■ **Task requirements**: Repeat everything from the line containing "Reading right to" down to the end of the records.

■ **Data**:
----------------
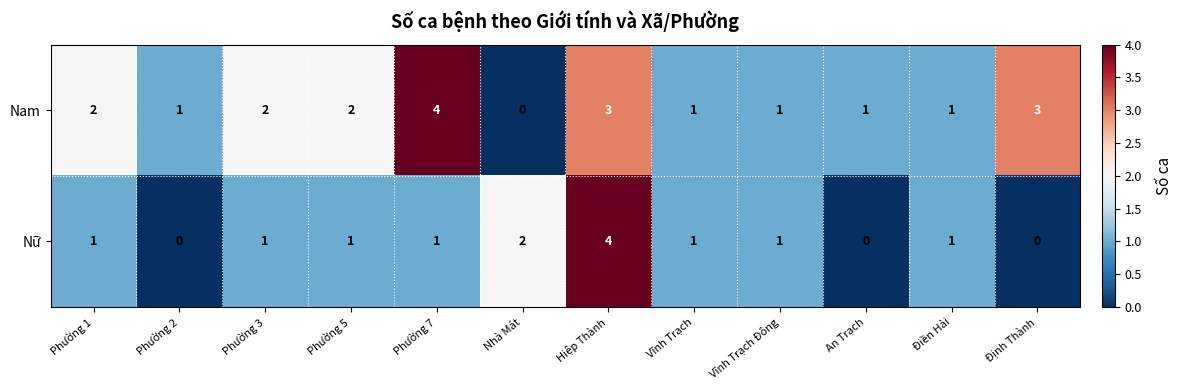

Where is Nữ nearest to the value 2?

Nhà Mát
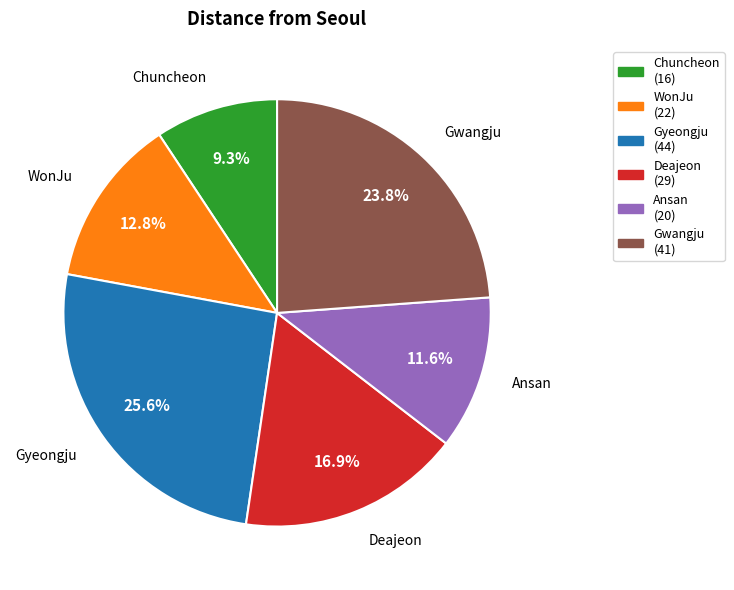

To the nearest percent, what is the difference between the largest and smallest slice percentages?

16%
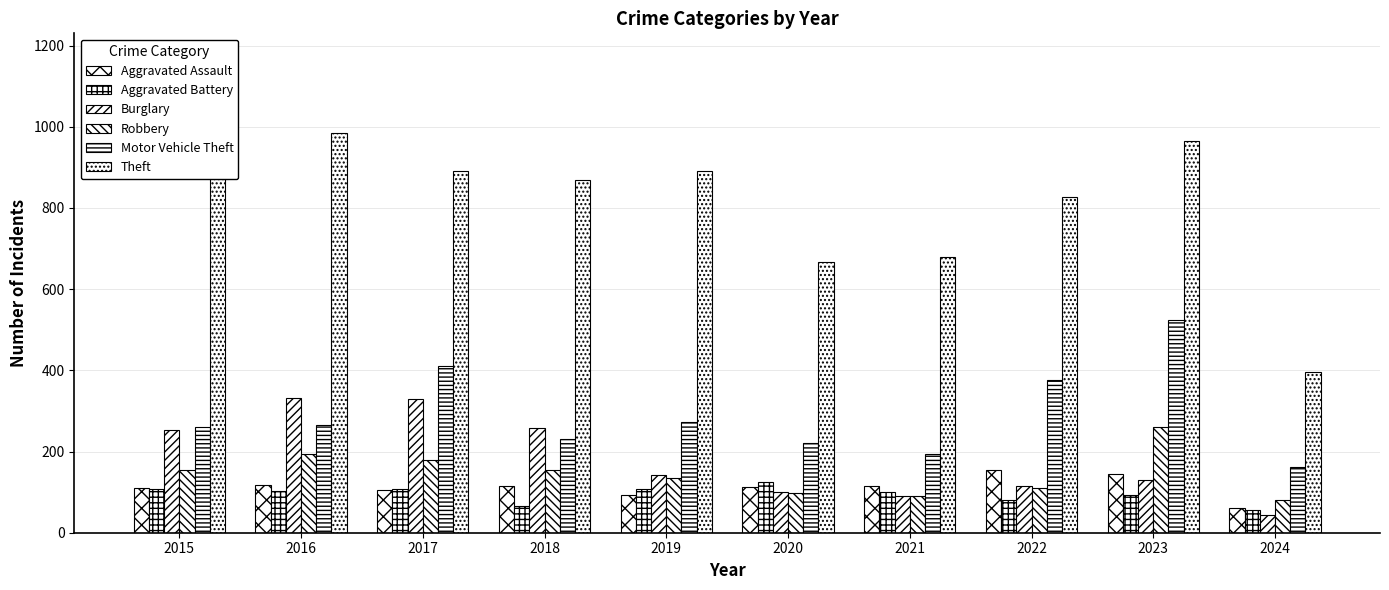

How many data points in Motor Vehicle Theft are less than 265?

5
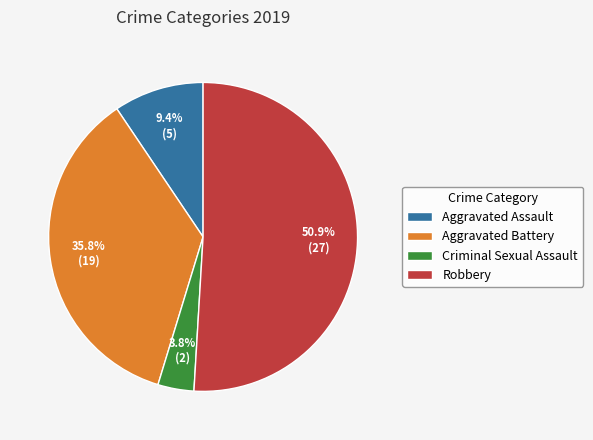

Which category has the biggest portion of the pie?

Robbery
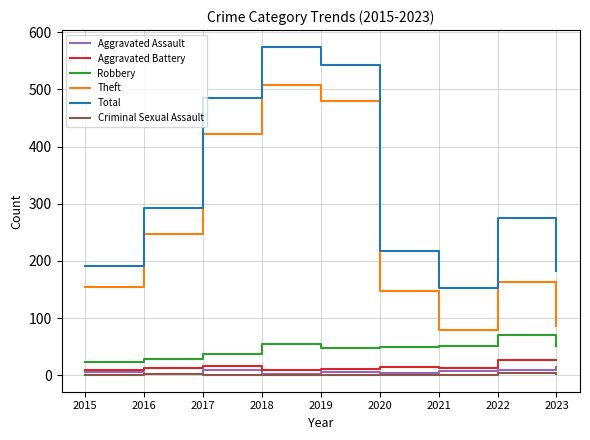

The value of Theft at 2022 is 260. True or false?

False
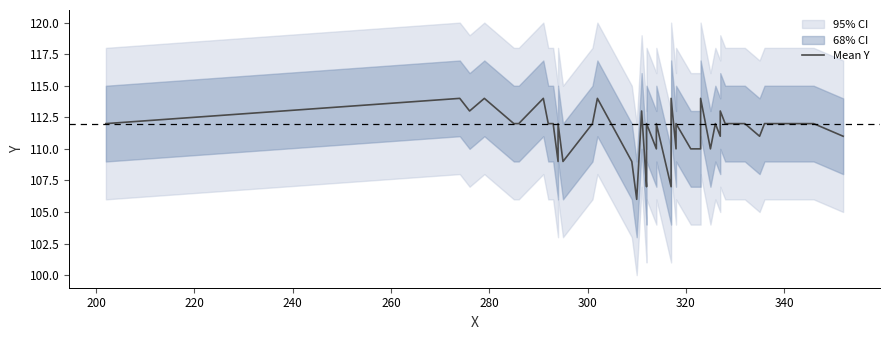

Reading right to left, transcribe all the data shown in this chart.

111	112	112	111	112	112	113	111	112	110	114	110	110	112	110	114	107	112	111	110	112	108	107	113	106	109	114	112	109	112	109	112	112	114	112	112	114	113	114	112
----------------
■ **Written solution**:
Reading right to left, transcribe all the data shown in this chart.

111	112	112	111	112	112	113	111	112	110	114	110	110	112	110	114	107	112	111	110	112	108	107	113	106	109	114	112	109	112	109	112	112	114	112	112	114	113	114	112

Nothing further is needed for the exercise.